Although the BBC is not exactly famed for its rich and varied roster of sporting events, Williams said that advances in stream switching will greatly enhance the BBC’s Olympics coverage.

Beyond the production magic team, the research group is also looking towards future viewing formats. Williams recently signed a co-operation agreement with Japanese public broadcast corporation NHK to tap into expertise gained during the development of its super high-vision system. This format, thought to be the next step on from high definition, offers a pixel resolution 16 times greater than existing HDTV.

One of the keys to being able to deliver content on these future formats, said Williams, will be ensuring that there is sufficient bandwidth available to transmit such huge amounts of information. Therefore, part of the group is investigating methods of offering greater spectrum efficiency. ‘if we want to offer things like HD on a variety of platforms it is important to offer it in as spectrally efficient way as possible,’ he said.

Another future challenge is dealing with the increasingly large amounts of viewer-generated content the BBC receives. The rise of the internet, the camera phone and digital photography have combined to create an army of amateur news gatherers who swamp the news desk whenever a big story breaks.

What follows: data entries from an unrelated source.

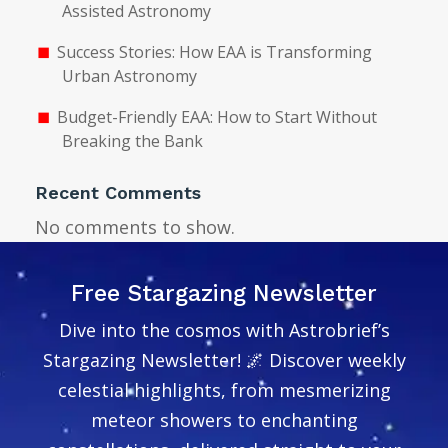
Assisted Astronomy
Success Stories: How EAA is Transforming
Urban Astronomy
Budget-Friendly EAA: How to Start Without
Breaking the Bank
Recent Comments
No comments to show.
Free Stargazing Newsletter
Dive into the cosmos with Astrobrief’s
Stargazing Newsletter! 🌌 Discover weekly
celestial highlights, from mesmerizing
meteor showers to enchanting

A perfect example of this, said Williams, followed the Buncefield oil depot explosion in 2005 when the BBC received around 6,500 images from members of the public. There is currently no efficient method of dealing with this viewer-generated content, but there is every reason to expect that broadcasters will be bombarded with ever greater amounts of it.

‘If you get thousands of images how do you deal with them? Which one do you take to air? How do you know it comes form a trusted source?’ he asked. Though there are currently few answers to this beyond the probable use of algorithms to filter photos for certain characteristics, finding a sophisticated way of managing this content is next on his list.

Whatever the likely solution, it will be focused firmly on the end result — the programme the viewer sits down and watches. ‘We are content creators first and foremost — the technical innovation allows those narrative stories to be told and we understand that the most important thing is for the programmes to get out,’ said Williams.

‘The technology is important, and always has been, but it must ensure that the stories get told.’